--- Page ---
--- START ---

In this section, we evaluate the capabilities and tradeoffs of the programming abstractions, and analyze the different data management strategies of MaDaTS.

4.1 Evaluation Setup

We evaluate the programming abstractions of MaDaTS on NERSC’s Cori supercomputer. It is a Cray XC40 supercomputer with 2,388 Intel Xeon “Haswell” processor nodes and 9,688 Intel Xeon Phi “Knight’s Landing” (KNL) nodes. For our experiments, we use only Haswell nodes. Each node has 32 cores and has 128 GB DDR4 2133 MHz memory and four 16 GB DIMMs per socket. Each core has its own L1 and L2 caches, with 64 KB and 256 KB, respectively. We use 32 nodes to execute each parallel phase of the workflow and one node to execute each sequential phase.
Cori provides multiple storage options with five different file systems that provide different throughput, storage space, and data retention policies. Cori’s “burst buffers” provide fast persistent storage options that are built using Intel’s P3608 SSDs, delivering 1.8 PB of usable capacity operating at 1.7 TB/s. The burst buffer on Cori is managed by the Cray Datawarp API. Users submit job scripts specifying datawarp directives to initiate automatic data transfers to and from burst buffers. The other storage options on Cori include “scratch,” which is a Lustre file system with peak performance of approximately 700 GB/s, and “project,” which has GPFS with a peak performance of 40 GB/s. “Home” on Cori is another GPFS filesystem, which is used for permanently storing small datasets and the default filesystem for login nodes. Additionally, Cori also provides a High Performance Storage System (HPSS), which is the long-term tape archival storage.

--- END ---

--- Stated exercise 1 ---
Answer these questions from the evaluation setup text:
(a) How many Intel Xeon "Haswell" processor nodes does Cori have?
(b) What is the approximate peak performance of the "scratch" file system?
(c) Which API manages the burst buffer on Cori?

--- Data provided ---
--- START ---

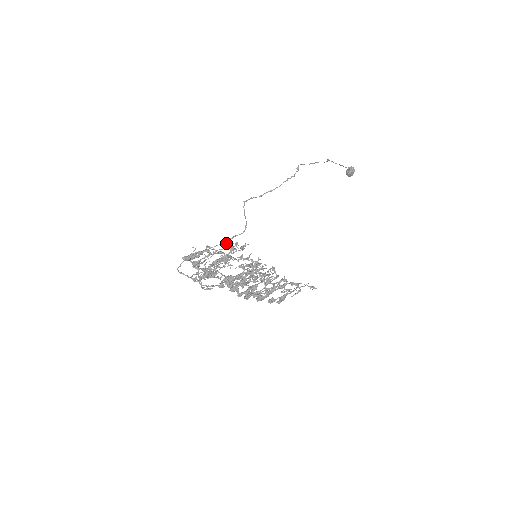
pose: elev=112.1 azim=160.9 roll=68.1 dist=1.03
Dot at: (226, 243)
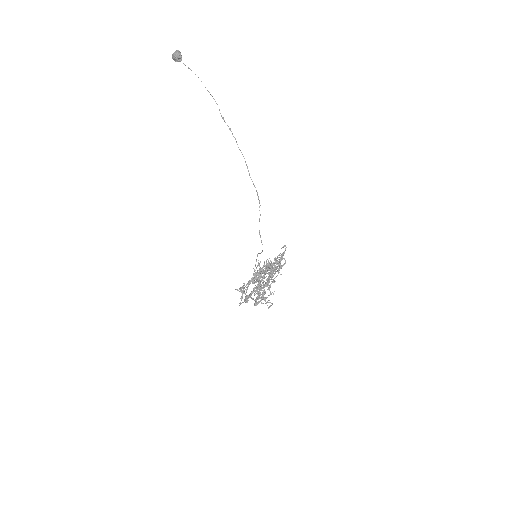
Dot at: (256, 274)
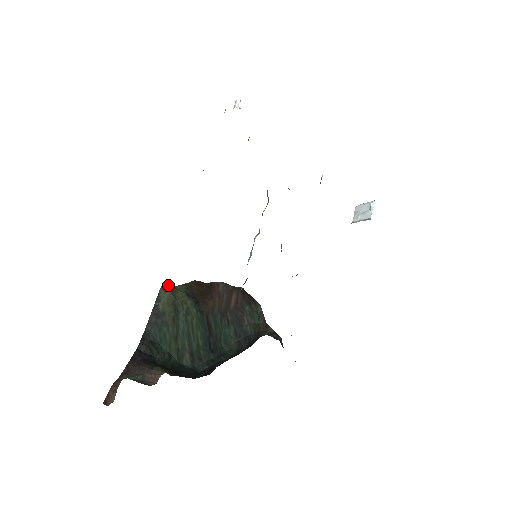
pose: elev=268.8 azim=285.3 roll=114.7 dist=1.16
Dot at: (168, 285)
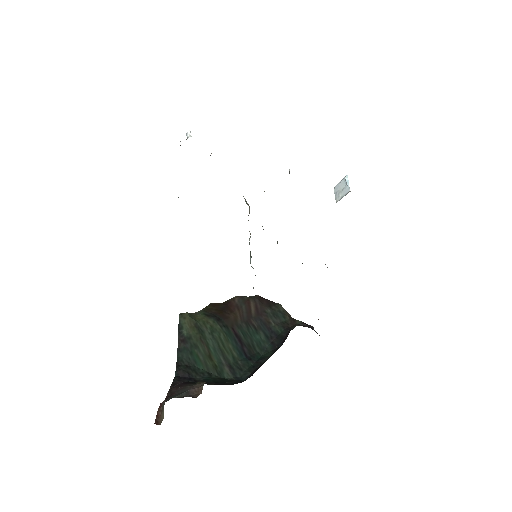
Dot at: (185, 313)
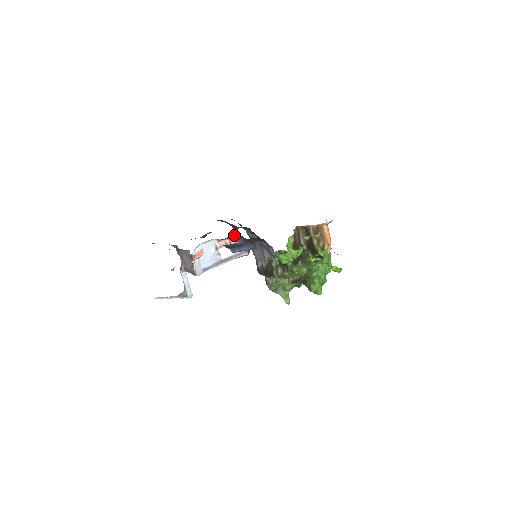
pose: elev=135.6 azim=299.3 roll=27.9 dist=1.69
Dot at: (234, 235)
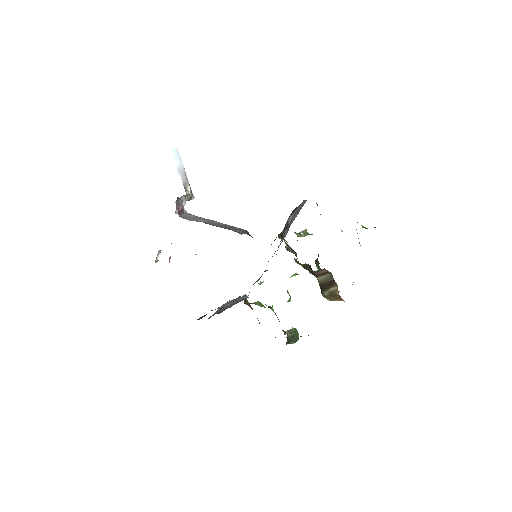
Dot at: occluded
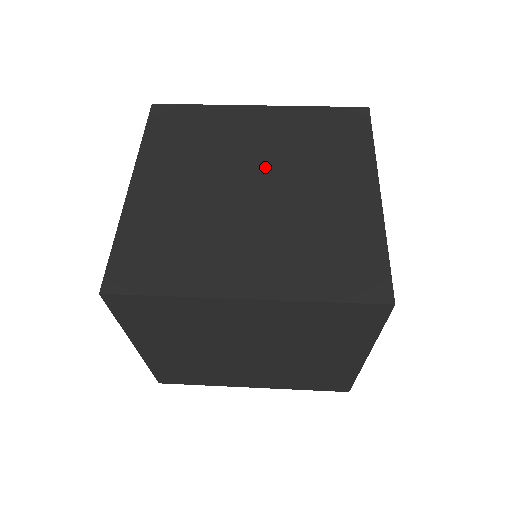
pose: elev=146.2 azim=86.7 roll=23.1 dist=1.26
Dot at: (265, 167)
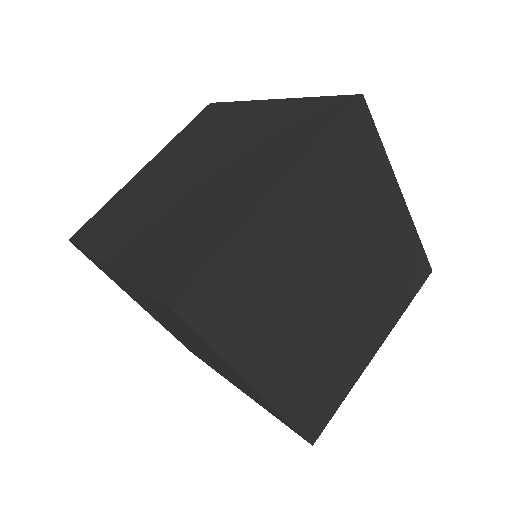
Dot at: (220, 159)
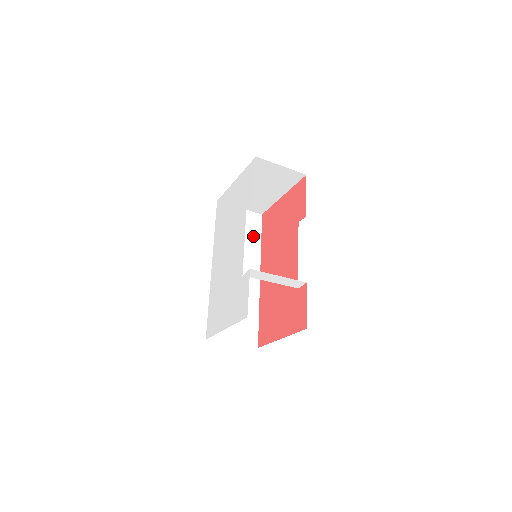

--- END ---

--- Stated exercise 2 ---
Output the stretch of the records from the line containing "pose: elev=135.6 azim=299.3" through the end of the records as a JSON list of strings, one string per line, with blank lines and pictures left out.

--- Correct answer 1 ---
(a) 2,388
(b) Approximately 700 GB/s
(c) The Cray Datawarp API

--- Correct answer 2 ---
[
  "pose: elev=135.6 azim=299.3 roll=27.9 dist=1.69",
  "Dot at: (234, 235)",
  "Dot at: occluded",
  "pose: elev=146.2 azim=86.7 roll=23.1 dist=1.26",
  "Dot at: (265, 167)",
  "Dot at: (220, 159)"
]